Stated exercise: Repeat the rows between the line holding "county / district: Maynas" and the line holding "state / province: Mississippi", inclusive, replacing "name author" with "authority" and leaving everything else unchanged.

# start of Listing

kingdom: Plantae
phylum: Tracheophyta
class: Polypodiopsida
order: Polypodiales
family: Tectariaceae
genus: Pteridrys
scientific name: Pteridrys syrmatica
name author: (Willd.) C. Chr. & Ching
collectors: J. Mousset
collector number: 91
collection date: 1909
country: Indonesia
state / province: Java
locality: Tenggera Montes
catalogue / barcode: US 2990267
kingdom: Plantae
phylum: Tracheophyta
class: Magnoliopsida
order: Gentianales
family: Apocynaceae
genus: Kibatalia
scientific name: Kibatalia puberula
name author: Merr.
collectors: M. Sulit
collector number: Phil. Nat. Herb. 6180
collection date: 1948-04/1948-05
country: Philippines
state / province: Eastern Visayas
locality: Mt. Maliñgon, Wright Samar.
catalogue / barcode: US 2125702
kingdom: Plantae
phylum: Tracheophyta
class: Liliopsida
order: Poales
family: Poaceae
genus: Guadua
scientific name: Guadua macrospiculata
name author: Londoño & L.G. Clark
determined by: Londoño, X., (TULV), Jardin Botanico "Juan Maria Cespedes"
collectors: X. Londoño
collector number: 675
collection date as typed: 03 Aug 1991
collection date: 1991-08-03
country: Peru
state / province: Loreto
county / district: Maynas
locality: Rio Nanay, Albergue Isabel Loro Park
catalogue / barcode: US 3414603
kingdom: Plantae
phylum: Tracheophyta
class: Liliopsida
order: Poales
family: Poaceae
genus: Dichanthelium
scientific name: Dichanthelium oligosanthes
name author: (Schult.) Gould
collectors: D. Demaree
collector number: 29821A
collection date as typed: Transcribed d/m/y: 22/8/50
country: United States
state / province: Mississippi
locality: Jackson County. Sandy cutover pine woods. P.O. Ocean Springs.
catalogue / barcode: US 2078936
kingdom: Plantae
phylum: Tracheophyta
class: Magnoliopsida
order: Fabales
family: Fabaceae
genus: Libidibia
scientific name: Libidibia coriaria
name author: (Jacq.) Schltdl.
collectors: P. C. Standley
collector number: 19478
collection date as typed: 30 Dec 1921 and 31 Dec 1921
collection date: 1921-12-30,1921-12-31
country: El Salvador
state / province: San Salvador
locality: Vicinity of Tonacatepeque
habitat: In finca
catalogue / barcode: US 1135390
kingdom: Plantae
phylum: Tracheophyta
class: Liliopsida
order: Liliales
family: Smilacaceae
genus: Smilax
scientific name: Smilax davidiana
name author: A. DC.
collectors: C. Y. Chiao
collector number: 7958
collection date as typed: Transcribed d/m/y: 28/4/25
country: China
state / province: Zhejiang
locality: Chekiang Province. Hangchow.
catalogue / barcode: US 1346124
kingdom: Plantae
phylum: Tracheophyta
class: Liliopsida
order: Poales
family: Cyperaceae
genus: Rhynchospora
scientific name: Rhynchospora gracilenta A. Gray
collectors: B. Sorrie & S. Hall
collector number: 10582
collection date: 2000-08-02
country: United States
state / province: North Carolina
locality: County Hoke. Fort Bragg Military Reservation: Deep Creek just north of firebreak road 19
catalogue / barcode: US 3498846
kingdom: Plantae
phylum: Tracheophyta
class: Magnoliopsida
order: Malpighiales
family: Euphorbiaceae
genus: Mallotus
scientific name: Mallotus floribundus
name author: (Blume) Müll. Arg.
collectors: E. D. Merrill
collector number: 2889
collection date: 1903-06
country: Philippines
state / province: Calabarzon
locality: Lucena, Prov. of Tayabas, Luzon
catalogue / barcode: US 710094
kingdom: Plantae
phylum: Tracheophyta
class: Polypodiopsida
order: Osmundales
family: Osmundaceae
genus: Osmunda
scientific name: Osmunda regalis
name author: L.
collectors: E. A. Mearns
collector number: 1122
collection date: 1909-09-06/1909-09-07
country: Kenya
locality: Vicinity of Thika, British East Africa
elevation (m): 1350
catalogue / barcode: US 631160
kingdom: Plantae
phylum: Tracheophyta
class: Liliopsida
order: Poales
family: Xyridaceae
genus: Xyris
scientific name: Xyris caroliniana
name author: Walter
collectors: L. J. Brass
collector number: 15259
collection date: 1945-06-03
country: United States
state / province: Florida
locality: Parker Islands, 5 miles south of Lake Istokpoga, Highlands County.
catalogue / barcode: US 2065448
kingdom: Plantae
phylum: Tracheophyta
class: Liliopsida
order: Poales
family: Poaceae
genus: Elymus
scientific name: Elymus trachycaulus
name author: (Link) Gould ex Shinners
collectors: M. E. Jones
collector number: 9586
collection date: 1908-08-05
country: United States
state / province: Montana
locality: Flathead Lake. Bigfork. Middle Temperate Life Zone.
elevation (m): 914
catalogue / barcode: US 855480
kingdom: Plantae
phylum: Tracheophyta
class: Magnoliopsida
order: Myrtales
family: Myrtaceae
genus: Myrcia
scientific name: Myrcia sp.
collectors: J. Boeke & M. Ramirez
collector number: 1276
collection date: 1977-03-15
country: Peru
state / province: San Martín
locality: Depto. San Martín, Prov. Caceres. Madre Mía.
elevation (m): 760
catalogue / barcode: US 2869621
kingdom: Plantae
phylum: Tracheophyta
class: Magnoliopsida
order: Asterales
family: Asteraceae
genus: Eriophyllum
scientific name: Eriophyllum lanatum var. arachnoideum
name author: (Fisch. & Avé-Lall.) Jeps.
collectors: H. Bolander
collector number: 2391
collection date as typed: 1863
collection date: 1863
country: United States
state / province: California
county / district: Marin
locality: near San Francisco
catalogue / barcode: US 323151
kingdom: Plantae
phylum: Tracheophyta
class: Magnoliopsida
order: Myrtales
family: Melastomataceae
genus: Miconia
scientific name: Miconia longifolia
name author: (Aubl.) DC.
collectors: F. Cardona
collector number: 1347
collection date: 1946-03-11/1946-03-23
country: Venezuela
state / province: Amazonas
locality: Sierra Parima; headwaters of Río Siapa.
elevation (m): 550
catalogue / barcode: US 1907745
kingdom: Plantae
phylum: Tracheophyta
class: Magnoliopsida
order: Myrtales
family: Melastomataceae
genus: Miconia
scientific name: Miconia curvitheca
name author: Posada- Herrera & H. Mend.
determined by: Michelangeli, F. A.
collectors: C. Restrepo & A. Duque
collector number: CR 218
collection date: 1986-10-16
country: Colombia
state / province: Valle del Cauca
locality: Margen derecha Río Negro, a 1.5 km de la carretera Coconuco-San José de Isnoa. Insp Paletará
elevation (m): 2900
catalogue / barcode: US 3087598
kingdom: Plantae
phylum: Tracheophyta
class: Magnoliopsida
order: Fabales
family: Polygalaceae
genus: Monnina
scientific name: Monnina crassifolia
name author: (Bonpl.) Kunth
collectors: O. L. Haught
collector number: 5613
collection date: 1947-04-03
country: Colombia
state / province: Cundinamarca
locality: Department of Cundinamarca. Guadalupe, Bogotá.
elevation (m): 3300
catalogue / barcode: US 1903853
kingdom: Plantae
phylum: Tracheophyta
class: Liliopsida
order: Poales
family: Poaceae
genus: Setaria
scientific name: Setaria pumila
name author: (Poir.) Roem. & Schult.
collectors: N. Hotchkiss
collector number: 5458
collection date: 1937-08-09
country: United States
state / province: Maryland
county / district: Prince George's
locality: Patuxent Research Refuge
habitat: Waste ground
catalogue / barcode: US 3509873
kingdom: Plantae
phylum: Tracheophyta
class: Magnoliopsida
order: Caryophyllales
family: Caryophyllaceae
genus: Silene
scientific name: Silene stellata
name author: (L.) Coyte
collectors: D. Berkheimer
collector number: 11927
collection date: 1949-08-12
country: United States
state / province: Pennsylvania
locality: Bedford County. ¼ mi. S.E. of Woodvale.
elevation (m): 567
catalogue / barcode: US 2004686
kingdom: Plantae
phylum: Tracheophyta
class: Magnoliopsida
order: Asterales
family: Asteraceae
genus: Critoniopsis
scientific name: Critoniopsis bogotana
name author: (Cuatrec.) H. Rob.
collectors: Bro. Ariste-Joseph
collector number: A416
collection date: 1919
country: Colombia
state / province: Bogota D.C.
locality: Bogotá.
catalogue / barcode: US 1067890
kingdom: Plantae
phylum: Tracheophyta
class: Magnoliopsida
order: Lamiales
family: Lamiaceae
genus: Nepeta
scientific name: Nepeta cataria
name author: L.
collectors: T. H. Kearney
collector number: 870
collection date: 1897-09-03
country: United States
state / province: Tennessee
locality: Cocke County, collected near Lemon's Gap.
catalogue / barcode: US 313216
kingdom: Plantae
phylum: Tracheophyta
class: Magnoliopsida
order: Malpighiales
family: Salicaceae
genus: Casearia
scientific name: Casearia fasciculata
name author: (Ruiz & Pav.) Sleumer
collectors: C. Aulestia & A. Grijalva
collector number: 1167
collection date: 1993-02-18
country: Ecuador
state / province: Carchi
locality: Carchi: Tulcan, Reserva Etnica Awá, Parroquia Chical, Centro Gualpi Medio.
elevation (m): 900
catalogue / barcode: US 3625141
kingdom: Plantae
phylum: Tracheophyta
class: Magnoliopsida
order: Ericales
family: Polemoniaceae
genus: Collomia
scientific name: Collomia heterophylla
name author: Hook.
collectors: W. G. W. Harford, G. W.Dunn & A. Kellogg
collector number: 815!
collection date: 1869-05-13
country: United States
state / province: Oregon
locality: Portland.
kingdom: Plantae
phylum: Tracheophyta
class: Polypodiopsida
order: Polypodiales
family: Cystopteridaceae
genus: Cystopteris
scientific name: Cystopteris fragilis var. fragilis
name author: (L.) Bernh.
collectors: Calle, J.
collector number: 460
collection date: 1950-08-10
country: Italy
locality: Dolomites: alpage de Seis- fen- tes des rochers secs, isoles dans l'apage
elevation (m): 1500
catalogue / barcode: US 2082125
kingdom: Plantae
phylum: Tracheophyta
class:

# end of Listing

The solution:
county / district: Maynas
locality: Rio Nanay, Albergue Isabel Loro Park
catalogue / barcode: US 3414603
kingdom: Plantae
phylum: Tracheophyta
class: Liliopsida
order: Poales
family: Poaceae
genus: Dichanthelium
scientific name: Dichanthelium oligosanthes
authority: (Schult.) Gould
collectors: D. Demaree
collector number: 29821A
collection date as typed: Transcribed d/m/y: 22/8/50
country: United States
state / province: Mississippi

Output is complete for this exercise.